Stored data entries:
========

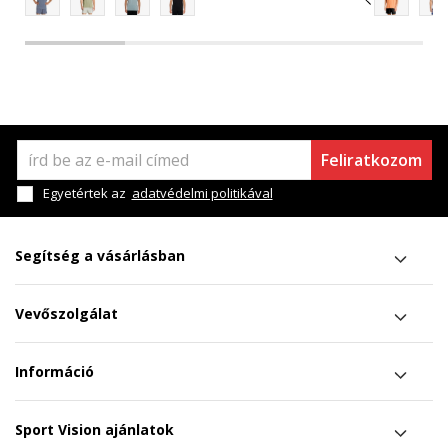
Feliratkozom
Egyetértek az
adatvédelmi politikával
Segítség a vásárlásban
Vevőszolgálat
Információ
Sport Vision ajánlatok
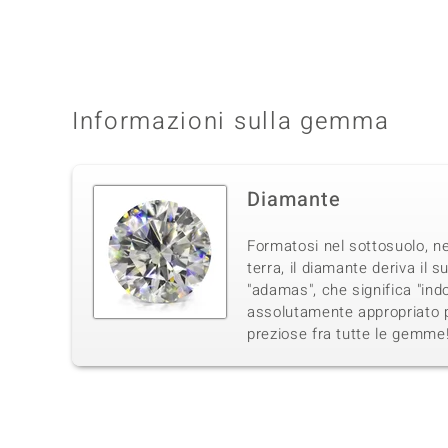
Informazioni sulla gemma
Diamante
Formatosi nel sottosuolo, ne
terra, il diamante deriva il 
"adamas", che significa "in
assolutamente appropriato p
preziose fra tutte le gemme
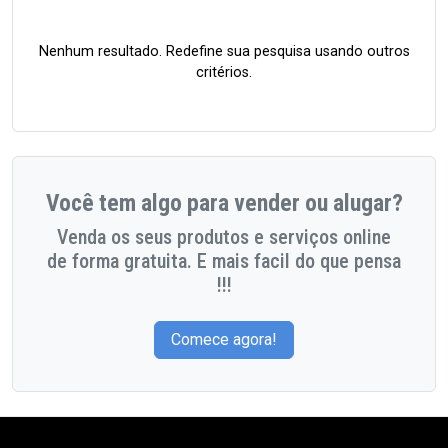
Nenhum resultado. Redefine sua pesquisa usando outros
critérios.
Você tem algo para vender ou alugar?
Venda os seus produtos e serviços online
de forma gratuita. E mais facil do que pensa
!!!
Comece agora!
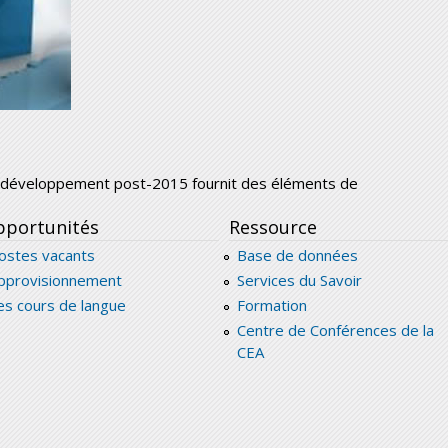
e développement post-2015 fournit des éléments de
portunités
Ressource
ostes vacants
Base de données
pprovisionnement
Services du Savoir
es cours de langue
Formation
Centre de Conférences de la
CEA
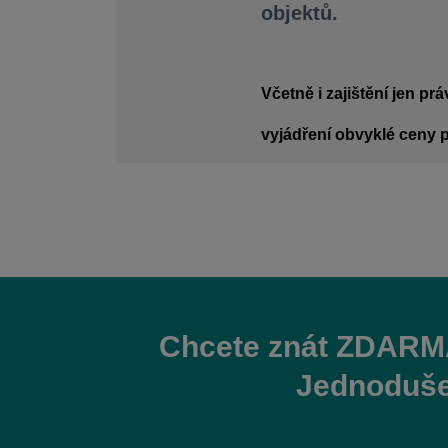
objektů.
Včetně i zajištění jen pr
vyjádření obvyklé ceny p
Chcete znát ZDARMA
Jednoduše 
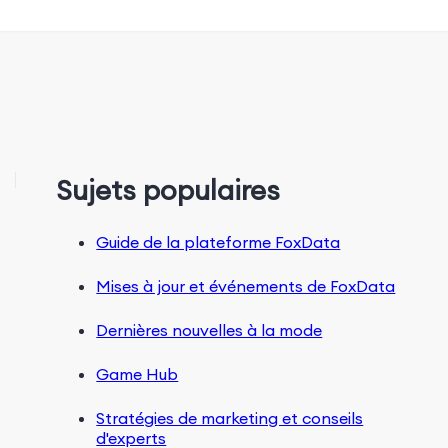
Sujets populaires
Guide de la plateforme FoxData
Mises à jour et événements de FoxData
Dernières nouvelles à la mode
Game Hub
Stratégies de marketing et conseils
d'experts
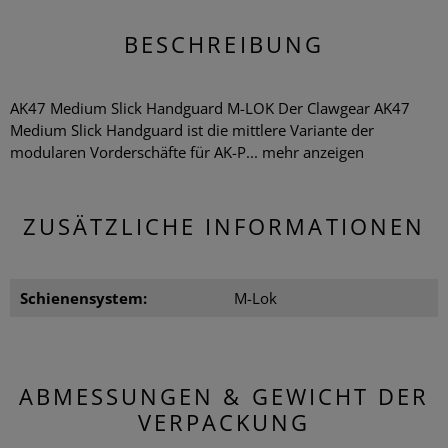
BESCHREIBUNG
AK47 Medium Slick Handguard M-LOK Der Clawgear AK47
Medium Slick Handguard ist die mittlere Variante der
modularen Vorderschäfte für AK-P...
mehr anzeigen
ZUSÄTZLICHE INFORMATIONEN
Schienensystem:
M-Lok
ABMESSUNGEN & GEWICHT DER
VERPACKUNG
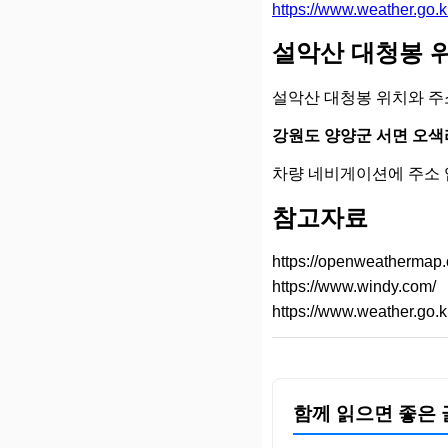
https://www.weather.go
설악산 대청봉 
설악산 대청봉 위치와 주
강원도 양양군 서면 오색리
차량 네비게이션에 주소 
참고자료
https://openweathermap.
https://www.windy.com/
https://www.weather.go.k
함께 읽으면 좋은 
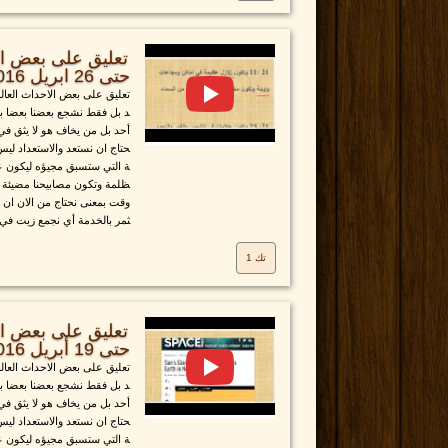
تعليق على بعض الا
حتى 26 ابريل 2016
تعليق على بعض الاحداث العالمية
د بل فقط نشجع بعضنا بعضا ب
أحد بل من يخاف هو لا يثق في 
حتاج ان نستعد والاستعداد لي
ة التي ستسبق مجيؤه ليكون عن
ظلمة وتكون مصابيحنا مضيئة 
وقت بمعنى نحتاج من الان ان ن
ثمر بالخدمة أي نجمع زيت في.
تك 1
تعليق على بعض الا
حتى 19 أبريل 2016
تعليق على بعض الاحداث العالمية
د بل فقط نشجع بعضنا بعضا ب
أحد بل من يخاف هو لا يثق في 
حتاج ان نستعد والاستعداد لي
ة التي ستسبق مجيؤه ليكون عن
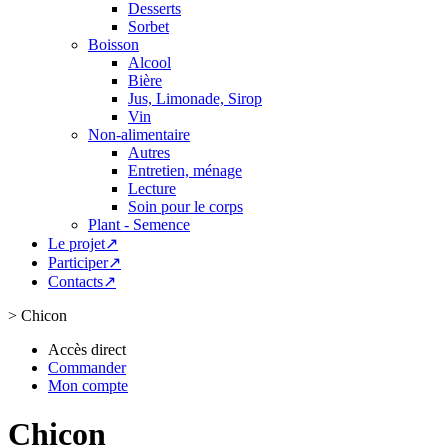
Desserts
Sorbet
Boisson
Alcool
Bière
Jus, Limonade, Sirop
Vin
Non-alimentaire
Autres
Entretien, ménage
Lecture
Soin pour le corps
Plant - Semence
Le projet↗
Participer↗
Contacts↗
>
Chicon
Accès direct
Commander
Mon compte
Chicon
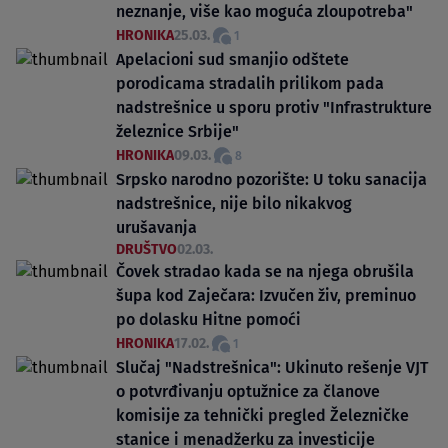
neznanje, više kao moguća zloupotreba"
HRONIKA
25.03.
1
Apelacioni sud smanjio odštete
porodicama stradalih prilikom pada
nadstrešnice u sporu protiv "Infrastrukture
železnice Srbije"
HRONIKA
09.03.
8
Srpsko narodno pozorište: U toku sanacija
nadstrešnice, nije bilo nikakvog
urušavanja
DRUŠTVO
02.03.
Čovek stradao kada se na njega obrušila
šupa kod Zaječara: Izvučen živ, preminuo
po dolasku Hitne pomoći
HRONIKA
17.02.
1
Slučaj "Nadstrešnica": Ukinuto rešenje VJT
o potvrđivanju optužnice za članove
komisije za tehnički pregled Železničke
stanice i menadžerku za investicije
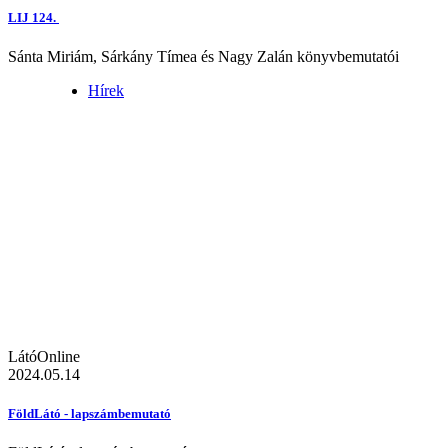
LIJ 124.
Sánta Miriám, Sárkány Tímea és Nagy Zalán könyvbemutatói
Hírek
LátóOnline
2024.05.14
FöldLátó - lapszámbemutató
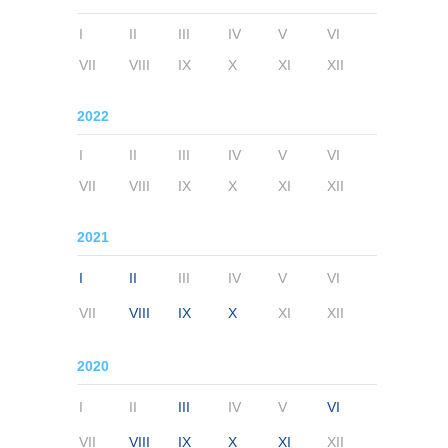
I
II
III
IV
V
VI
VII
VIII
IX
X
XI
XII
2022
I
II
III
IV
V
VI
VII
VIII
IX
X
XI
XII
2021
I
II
III
IV
V
VI
VII
VIII
IX
X
XI
XII
2020
I
II
III
IV
V
VI
VII
VIII
IX
X
XI
XII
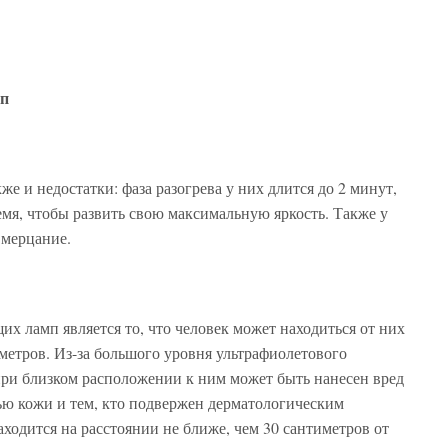
мп
 и недостатки: фаза разогрева у них длится до 2 минут,
ремя, чтобы развить свою максимальную яркость. Также у
 мерцание.
х ламп является то, что человек может находиться от них
иметров. Из-за большого уровня ультрафиолетового
ри близком расположении к ним может быть нанесен вред
ью кожи и тем, кто подвержен дерматологическим
аходится на расстоянии не ближе, чем 30 сантиметров от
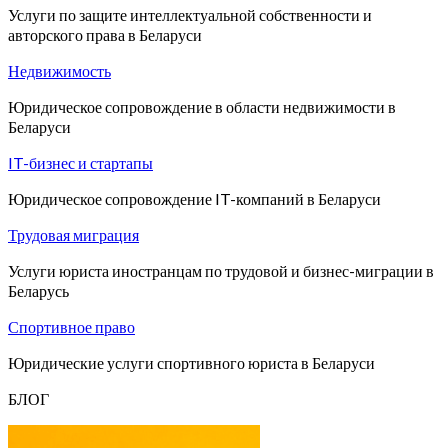
Услуги по защите интеллектуальной собственности и
авторского права в Беларуси
Недвижимость
Юридическое сопровождение в области недвижимости в
Беларуси
IT-бизнес и стартапы
Юридическое сопровождение IT-компаний в Беларуси
Трудовая миграция
Услуги юриста иностранцам по трудовой и бизнес-миграции в
Беларусь
Спортивное право
Юридические услуги спортивного юриста в Беларуси
БЛОГ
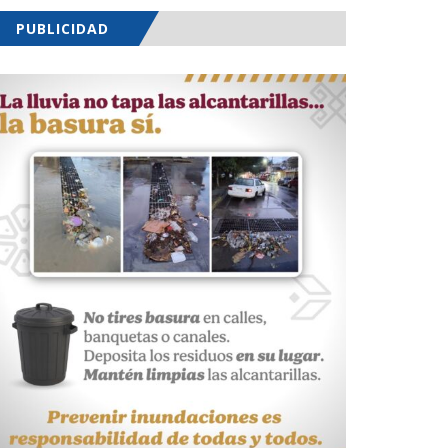
PUBLICIDAD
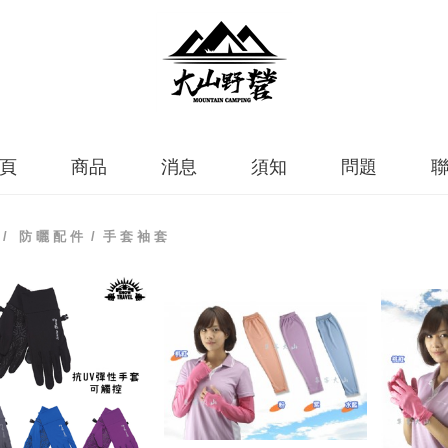
頁
商品
消息
須知
問題
/
防 曬 配 件
/ 手 套 袖 套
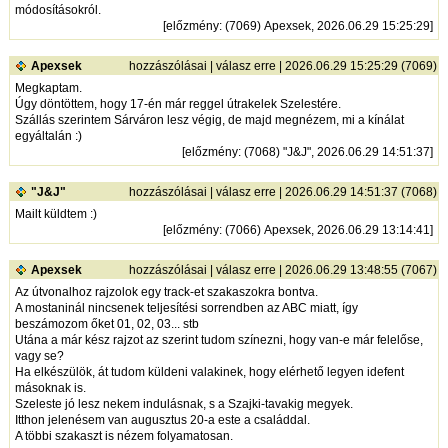
módosításokról.
[
előzmény
: (7069) Apexsek, 2026.06.29 15:25:29]
Apexsek
hozzászólásai
|
válasz erre
| 2026.06.29 15:25:29 (7069)
Megkaptam.
Úgy döntöttem, hogy 17-én már reggel útrakelek Szelestére.
Szállás szerintem Sárváron lesz végig, de majd megnézem, mi a kínálat
egyáltalán :)
[
előzmény
: (7068) "J&J", 2026.06.29 14:51:37]
"J&J"
hozzászólásai
|
válasz erre
| 2026.06.29 14:51:37 (7068)
Mailt küldtem :)
[
előzmény
: (7066) Apexsek, 2026.06.29 13:14:41]
Apexsek
hozzászólásai
|
válasz erre
| 2026.06.29 13:48:55 (7067)
Az útvonalhoz rajzolok egy track-et szakaszokra bontva.
A mostaninál nincsenek teljesítési sorrendben az ABC miatt, így
beszámozom őket 01, 02, 03... stb
Utána a már kész rajzot az szerint tudom színezni, hogy van-e már felelőse,
vagy se?
Ha elkészülök, át tudom küldeni valakinek, hogy elérhető legyen idefent
másoknak is.
Szeleste jó lesz nekem indulásnak, s a Szajki-tavakig megyek.
Itthon jelenésem van augusztus 20-a este a családdal.
A többi szakaszt is nézem folyamatosan.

========

- [REQUIRED WORK]: Search the records for the string "Беларуси" and return every line in which it occurs.

- [RESULT OF THE EXERCISE]:
авторского права в Беларуси
Беларуси
Юридическое сопровождение IT-компаний в Беларуси
Юридические услуги спортивного юриста в Беларуси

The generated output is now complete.